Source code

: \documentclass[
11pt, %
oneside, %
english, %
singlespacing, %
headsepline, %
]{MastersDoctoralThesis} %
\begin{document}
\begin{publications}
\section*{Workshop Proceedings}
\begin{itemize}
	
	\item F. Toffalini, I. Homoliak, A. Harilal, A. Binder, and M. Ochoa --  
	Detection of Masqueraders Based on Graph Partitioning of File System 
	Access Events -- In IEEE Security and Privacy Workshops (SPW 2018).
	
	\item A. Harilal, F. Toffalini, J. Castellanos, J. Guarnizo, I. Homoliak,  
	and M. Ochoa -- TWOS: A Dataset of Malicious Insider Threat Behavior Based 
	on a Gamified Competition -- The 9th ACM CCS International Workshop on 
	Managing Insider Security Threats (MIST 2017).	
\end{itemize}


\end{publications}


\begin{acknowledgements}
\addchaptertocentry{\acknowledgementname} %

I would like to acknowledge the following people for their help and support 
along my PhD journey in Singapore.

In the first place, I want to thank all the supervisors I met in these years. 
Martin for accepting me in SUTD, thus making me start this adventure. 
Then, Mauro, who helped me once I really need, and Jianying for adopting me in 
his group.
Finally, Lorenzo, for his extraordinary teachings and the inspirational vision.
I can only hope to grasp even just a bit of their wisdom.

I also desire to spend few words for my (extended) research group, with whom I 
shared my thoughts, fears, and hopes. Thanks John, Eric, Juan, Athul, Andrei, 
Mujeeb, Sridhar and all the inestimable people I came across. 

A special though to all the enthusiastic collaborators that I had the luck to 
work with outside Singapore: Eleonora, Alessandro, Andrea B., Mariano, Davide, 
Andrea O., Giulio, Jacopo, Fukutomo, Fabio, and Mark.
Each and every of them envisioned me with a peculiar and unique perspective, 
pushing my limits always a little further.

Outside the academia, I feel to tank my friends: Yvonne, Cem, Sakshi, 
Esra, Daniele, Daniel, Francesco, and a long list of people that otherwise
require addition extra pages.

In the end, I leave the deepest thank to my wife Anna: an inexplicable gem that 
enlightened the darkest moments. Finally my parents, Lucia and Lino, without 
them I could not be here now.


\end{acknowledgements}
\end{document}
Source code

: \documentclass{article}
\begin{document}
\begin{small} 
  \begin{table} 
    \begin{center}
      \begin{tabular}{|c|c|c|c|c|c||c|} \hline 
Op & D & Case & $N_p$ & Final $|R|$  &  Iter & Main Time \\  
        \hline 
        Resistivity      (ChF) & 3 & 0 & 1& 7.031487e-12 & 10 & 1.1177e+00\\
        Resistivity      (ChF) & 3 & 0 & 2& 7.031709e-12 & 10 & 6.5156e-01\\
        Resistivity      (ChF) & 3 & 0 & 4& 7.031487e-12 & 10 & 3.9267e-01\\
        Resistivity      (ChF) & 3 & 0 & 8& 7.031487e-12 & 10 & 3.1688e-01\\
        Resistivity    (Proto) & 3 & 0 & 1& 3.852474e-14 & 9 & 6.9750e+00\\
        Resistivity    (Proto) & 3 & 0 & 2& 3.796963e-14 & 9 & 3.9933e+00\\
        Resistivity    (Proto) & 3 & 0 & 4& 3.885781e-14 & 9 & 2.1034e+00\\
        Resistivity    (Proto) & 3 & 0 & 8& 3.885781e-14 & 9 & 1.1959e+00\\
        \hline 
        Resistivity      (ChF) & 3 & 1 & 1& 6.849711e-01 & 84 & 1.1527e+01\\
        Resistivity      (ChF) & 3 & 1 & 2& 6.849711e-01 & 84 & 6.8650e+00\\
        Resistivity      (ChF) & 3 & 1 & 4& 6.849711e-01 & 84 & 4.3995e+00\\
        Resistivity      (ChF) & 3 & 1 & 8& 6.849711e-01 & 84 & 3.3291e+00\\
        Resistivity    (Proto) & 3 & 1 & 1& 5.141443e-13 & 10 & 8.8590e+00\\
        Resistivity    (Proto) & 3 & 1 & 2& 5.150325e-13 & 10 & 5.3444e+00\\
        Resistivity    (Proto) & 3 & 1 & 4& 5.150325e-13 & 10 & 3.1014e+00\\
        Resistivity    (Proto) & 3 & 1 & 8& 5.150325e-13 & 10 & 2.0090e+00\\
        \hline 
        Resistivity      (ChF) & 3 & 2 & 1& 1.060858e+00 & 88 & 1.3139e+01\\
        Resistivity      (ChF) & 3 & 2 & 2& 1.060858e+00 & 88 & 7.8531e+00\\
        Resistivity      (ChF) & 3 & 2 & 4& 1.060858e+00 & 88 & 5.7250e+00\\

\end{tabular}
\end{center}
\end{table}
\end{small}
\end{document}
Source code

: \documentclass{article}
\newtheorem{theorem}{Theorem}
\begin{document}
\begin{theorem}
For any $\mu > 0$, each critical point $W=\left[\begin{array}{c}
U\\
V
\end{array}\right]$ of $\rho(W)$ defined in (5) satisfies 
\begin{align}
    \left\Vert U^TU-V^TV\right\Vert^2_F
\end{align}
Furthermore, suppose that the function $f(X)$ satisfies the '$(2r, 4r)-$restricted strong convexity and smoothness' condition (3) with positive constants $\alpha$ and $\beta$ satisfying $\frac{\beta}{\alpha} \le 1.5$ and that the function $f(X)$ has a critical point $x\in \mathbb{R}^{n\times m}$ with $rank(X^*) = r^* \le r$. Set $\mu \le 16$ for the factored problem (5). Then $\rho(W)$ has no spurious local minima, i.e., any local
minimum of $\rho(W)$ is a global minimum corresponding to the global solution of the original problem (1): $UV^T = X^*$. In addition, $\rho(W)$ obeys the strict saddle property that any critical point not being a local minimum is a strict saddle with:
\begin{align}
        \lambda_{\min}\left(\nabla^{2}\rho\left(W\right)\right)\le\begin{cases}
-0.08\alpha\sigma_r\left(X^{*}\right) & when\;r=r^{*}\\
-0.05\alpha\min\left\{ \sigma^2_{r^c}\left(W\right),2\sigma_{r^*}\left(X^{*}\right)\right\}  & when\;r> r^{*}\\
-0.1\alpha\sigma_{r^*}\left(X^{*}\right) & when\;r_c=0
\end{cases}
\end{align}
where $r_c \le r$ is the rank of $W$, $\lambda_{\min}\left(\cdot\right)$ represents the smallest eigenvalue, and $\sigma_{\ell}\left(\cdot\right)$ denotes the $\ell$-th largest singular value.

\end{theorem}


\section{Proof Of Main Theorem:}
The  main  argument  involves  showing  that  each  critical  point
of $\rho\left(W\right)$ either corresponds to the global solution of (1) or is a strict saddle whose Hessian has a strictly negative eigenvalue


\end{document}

•••

▶ TASK GOAL:
Repeat the data in its entirety, character for character.

▶ ANSWER:
Source code

: \documentclass[
11pt, %
oneside, %
english, %
singlespacing, %
headsepline, %
]{MastersDoctoralThesis} %
\begin{document}
\begin{publications}
\section*{Workshop Proceedings}
\begin{itemize}
	
	\item F. Toffalini, I. Homoliak, A. Harilal, A. Binder, and M. Ochoa --  
	Detection of Masqueraders Based on Graph Partitioning of File System 
	Access Events -- In IEEE Security and Privacy Workshops (SPW 2018).
	
	\item A. Harilal, F. Toffalini, J. Castellanos, J. Guarnizo, I. Homoliak,  
	and M. Ochoa -- TWOS: A Dataset of Malicious Insider Threat Behavior Based 
	on a Gamified Competition -- The 9th ACM CCS International Workshop on 
	Managing Insider Security Threats (MIST 2017).	
\end{itemize}


\end{publications}


\begin{acknowledgements}
\addchaptertocentry{\acknowledgementname} %

I would like to acknowledge the following people for their help and support 
along my PhD journey in Singapore.

In the first place, I want to thank all the supervisors I met in these years. 
Martin for accepting me in SUTD, thus making me start this adventure. 
Then, Mauro, who helped me once I really need, and Jianying for adopting me in 
his group.
Finally, Lorenzo, for his extraordinary teachings and the inspirational vision.
I can only hope to grasp even just a bit of their wisdom.

I also desire to spend few words for my (extended) research group, with whom I 
shared my thoughts, fears, and hopes. Thanks John, Eric, Juan, Athul, Andrei, 
Mujeeb, Sridhar and all the inestimable people I came across. 

A special though to all the enthusiastic collaborators that I had the luck to 
work with outside Singapore: Eleonora, Alessandro, Andrea B., Mariano, Davide, 
Andrea O., Giulio, Jacopo, Fukutomo, Fabio, and Mark.
Each and every of them envisioned me with a peculiar and unique perspective, 
pushing my limits always a little further.

Outside the academia, I feel to tank my friends: Yvonne, Cem, Sakshi, 
Esra, Daniele, Daniel, Francesco, and a long list of people that otherwise
require addition extra pages.

In the end, I leave the deepest thank to my wife Anna: an inexplicable gem that 
enlightened the darkest moments. Finally my parents, Lucia and Lino, without 
them I could not be here now.


\end{acknowledgements}
\end{document}
Source code

: \documentclass{article}
\begin{document}
\begin{small} 
  \begin{table} 
    \begin{center}
      \begin{tabular}{|c|c|c|c|c|c||c|} \hline 
Op & D & Case & $N_p$ & Final $|R|$  &  Iter & Main Time \\  
        \hline 
        Resistivity      (ChF) & 3 & 0 & 1& 7.031487e-12 & 10 & 1.1177e+00\\
        Resistivity      (ChF) & 3 & 0 & 2& 7.031709e-12 & 10 & 6.5156e-01\\
        Resistivity      (ChF) & 3 & 0 & 4& 7.031487e-12 & 10 & 3.9267e-01\\
        Resistivity      (ChF) & 3 & 0 & 8& 7.031487e-12 & 10 & 3.1688e-01\\
        Resistivity    (Proto) & 3 & 0 & 1& 3.852474e-14 & 9 & 6.9750e+00\\
        Resistivity    (Proto) & 3 & 0 & 2& 3.796963e-14 & 9 & 3.9933e+00\\
        Resistivity    (Proto) & 3 & 0 & 4& 3.885781e-14 & 9 & 2.1034e+00\\
        Resistivity    (Proto) & 3 & 0 & 8& 3.885781e-14 & 9 & 1.1959e+00\\
        \hline 
        Resistivity      (ChF) & 3 & 1 & 1& 6.849711e-01 & 84 & 1.1527e+01\\
        Resistivity      (ChF) & 3 & 1 & 2& 6.849711e-01 & 84 & 6.8650e+00\\
        Resistivity      (ChF) & 3 & 1 & 4& 6.849711e-01 & 84 & 4.3995e+00\\
        Resistivity      (ChF) & 3 & 1 & 8& 6.849711e-01 & 84 & 3.3291e+00\\
        Resistivity    (Proto) & 3 & 1 & 1& 5.141443e-13 & 10 & 8.8590e+00\\
        Resistivity    (Proto) & 3 & 1 & 2& 5.150325e-13 & 10 & 5.3444e+00\\
        Resistivity    (Proto) & 3 & 1 & 4& 5.150325e-13 & 10 & 3.1014e+00\\
        Resistivity    (Proto) & 3 & 1 & 8& 5.150325e-13 & 10 & 2.0090e+00\\
        \hline 
        Resistivity      (ChF) & 3 & 2 & 1& 1.060858e+00 & 88 & 1.3139e+01\\
        Resistivity      (ChF) & 3 & 2 & 2& 1.060858e+00 & 88 & 7.8531e+00\\
        Resistivity      (ChF) & 3 & 2 & 4& 1.060858e+00 & 88 & 5.7250e+00\\

\end{tabular}
\end{center}
\end{table}
\end{small}
\end{document}
Source code

: \documentclass{article}
\newtheorem{theorem}{Theorem}
\begin{document}
\begin{theorem}
For any $\mu > 0$, each critical point $W=\left[\begin{array}{c}
U\\
V
\end{array}\right]$ of $\rho(W)$ defined in (5) satisfies 
\begin{align}
    \left\Vert U^TU-V^TV\right\Vert^2_F
\end{align}
Furthermore, suppose that the function $f(X)$ satisfies the '$(2r, 4r)-$restricted strong convexity and smoothness' condition (3) with positive constants $\alpha$ and $\beta$ satisfying $\frac{\beta}{\alpha} \le 1.5$ and that the function $f(X)$ has a critical point $x\in \mathbb{R}^{n\times m}$ with $rank(X^*) = r^* \le r$. Set $\mu \le 16$ for the factored problem (5). Then $\rho(W)$ has no spurious local minima, i.e., any local
minimum of $\rho(W)$ is a global minimum corresponding to the global solution of the original problem (1): $UV^T = X^*$. In addition, $\rho(W)$ obeys the strict saddle property that any critical point not being a local minimum is a strict saddle with:
\begin{align}
        \lambda_{\min}\left(\nabla^{2}\rho\left(W\right)\right)\le\begin{cases}
-0.08\alpha\sigma_r\left(X^{*}\right) & when\;r=r^{*}\\
-0.05\alpha\min\left\{ \sigma^2_{r^c}\left(W\right),2\sigma_{r^*}\left(X^{*}\right)\right\}  & when\;r> r^{*}\\
-0.1\alpha\sigma_{r^*}\left(X^{*}\right) & when\;r_c=0
\end{cases}
\end{align}
where $r_c \le r$ is the rank of $W$, $\lambda_{\min}\left(\cdot\right)$ represents the smallest eigenvalue, and $\sigma_{\ell}\left(\cdot\right)$ denotes the $\ell$-th largest singular value.

\end{theorem}


\section{Proof Of Main Theorem:}
The  main  argument  involves  showing  that  each  critical  point
of $\rho\left(W\right)$ either corresponds to the global solution of (1) or is a strict saddle whose Hessian has a strictly negative eigenvalue


\end{document}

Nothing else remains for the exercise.